The memory log showed that the connection was almost always saturating the allocated CWND. That’s not the expected behavior with C4. The CWND is computed as the product of the “nominal rate” and the “nominal max RTT”, which is supposedly higher than the average RTT. When that works correctly, traces show the bytes in flight constantly lower than the program CWND. The CWND is mostly used as some kind of “safety belt”, to limit excess sending in abnormal network conditions.

First fix, set a floor on max RTT

Looking at the details of the logs showed that the pacing rate was set at a reasonable value, but that the “nominal max RTT” was closely tracking the RTT variations, which oscillated between a few microseconds and up to 1ms. C4 has an adaptive algorithm to draw down the nominal max RTT over time, and after a few RTT that value was getting small, resulting in small values of CWND and low performance.

Our first fix was to set a 1ms floor on max RTT. This will limit the effect of measurement errors and ensure that the CWND always enable 1ms of continuous transmission. We can do this fix safely because C4 enforces pacing at or near the nominal rate, and thus avoids excessive queues that could lead to packet losses.

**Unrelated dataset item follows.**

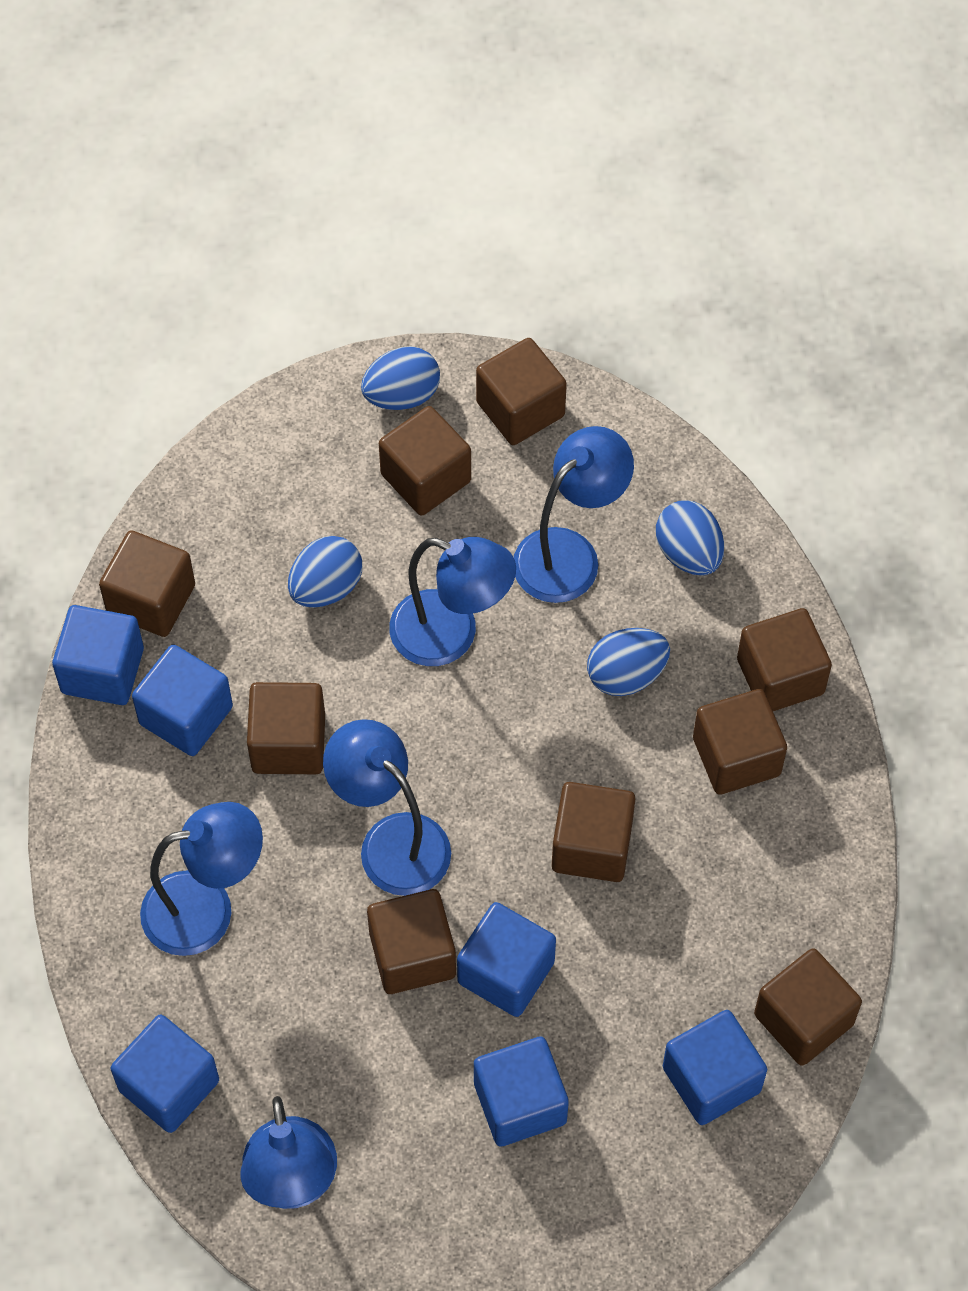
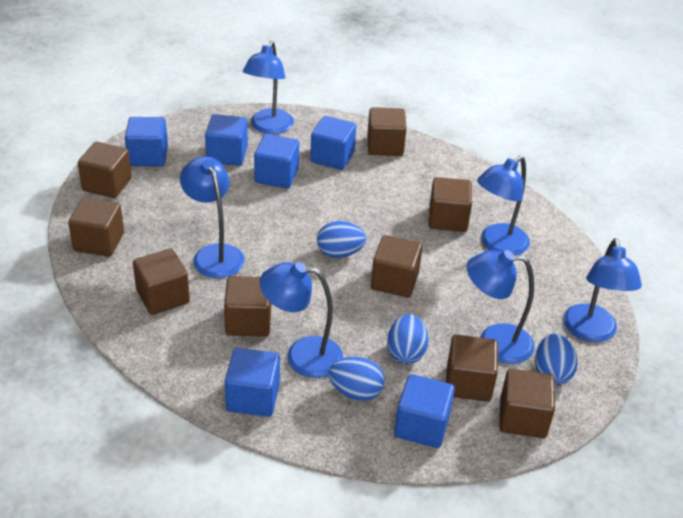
blue lamp: 5 -> 6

The effect was immediate. Before the fix, the throughput values observed during loopback tests were both very low and variable. After the fix of the max RTT, the observed throughputs became systematically better than what we observe with BBR on the same computer, and within 88% of the values achieved with Cubic.

Could it be a pacing issue?

Bringing the performance of C4 on loopback within 88% of the performance of Cubic was a great improvement, but why not improve further and reach parity or better?

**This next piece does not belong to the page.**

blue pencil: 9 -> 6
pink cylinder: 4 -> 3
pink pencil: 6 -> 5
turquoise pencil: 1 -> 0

Kathrin Elmenhorst and Nils Aschenbruck observed that the poor performance of BBR is some scenarios was due to excessive pacing. C4 uses a pacing logic very similar to BBR, and we see that both C4 and BBR performed less well than Cubic in loopback tests. Using memory logs, we verified that the rate estimates were generally lower than the pacing rate, while the theory assumed that they would be almost the same. This is a strong indication that excessive wait time in system calls makes pacing too slow when the CPU is overloaded.

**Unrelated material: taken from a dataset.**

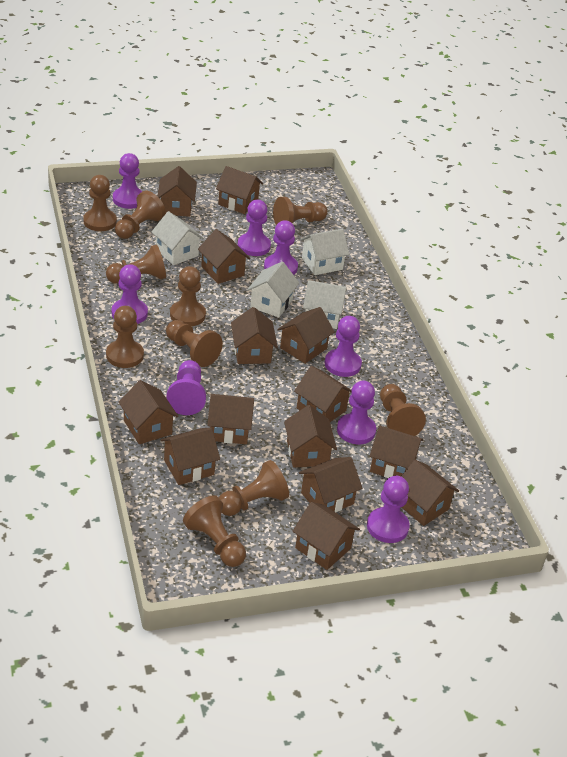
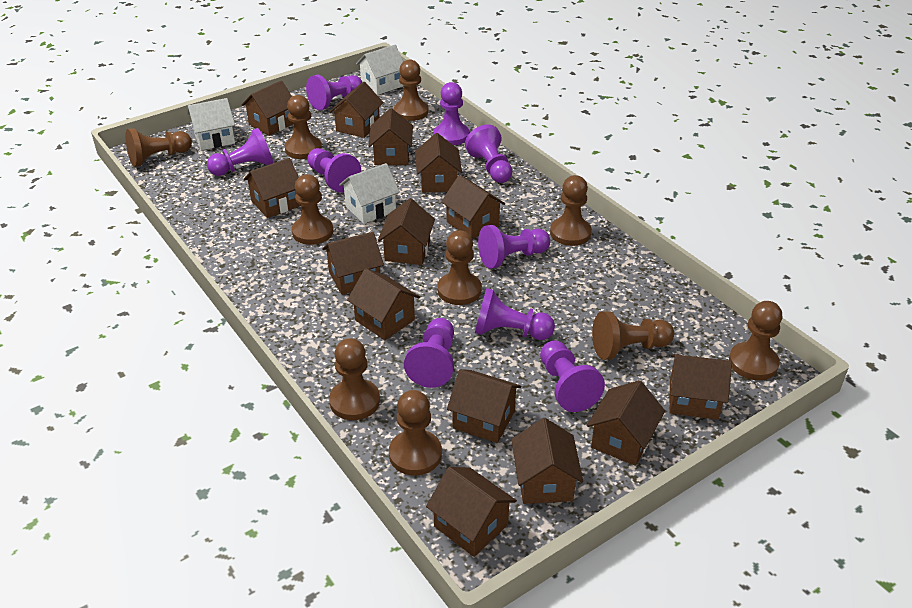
purple pawn: 8 -> 9
white house: 4 -> 3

We considered measuring these waiting times, and then developing an automated way to increase the pacing rate above the nominal rate when the waiting times are excessive. The problem is that such adaptive systems are difficult to properly tests, and the time allocated to completing this study was limited. Instead, we use a simple series of tests to check what happens if we increase the pacing rate.

We tested pacing at a fraction above the nominal rate, and we tried three fractions: 1/32, 1/16, and 3/64. Each test showed an improvement. The smaller fraction, 1/32, was bringing the performance close to those of Cubic. The larger fraction, 1/16, was improving on that but was probably excessive: we observed a large amount of packet losses, due to the building of queues. The middle ground actually improved over both previous tests. The observed throughput was better than both the 1/32 and the 1/16 test: higher throughput, but not so high that it would cause excessive losses that slow the transmission. In fact, the performance were now better with C4 than with Cubic.

graph showing performance on loopback for C4, Cubic and BBR

The graph above shows the resulting performance measured on loopback on a Windows laptop. We did three tests for each congestion control variant, each time measuring the time needed to transfer 10GB and computing the resulting throughput. In the first series of tests, before improvements, C4’s performance was very bad. After setting a floor to the max RTT, performance became better than BBR, but still lower than Cubic. After adding a 3/64th increase to the pacing rate, performance became better than Cubic.

The C4 code in picoquic was fixed to always apply the 1ms floor to the RTT, but to only apply the 3/64th increase if the average RTT is less than 1ms. This restriction ensure that the increase is only used in the narrow conditions under which it was tested, without impeding other scenarios. We could replace that by a more general solution in the future, once we have validated an automated algorithm to detect and compensate for excessive pacing.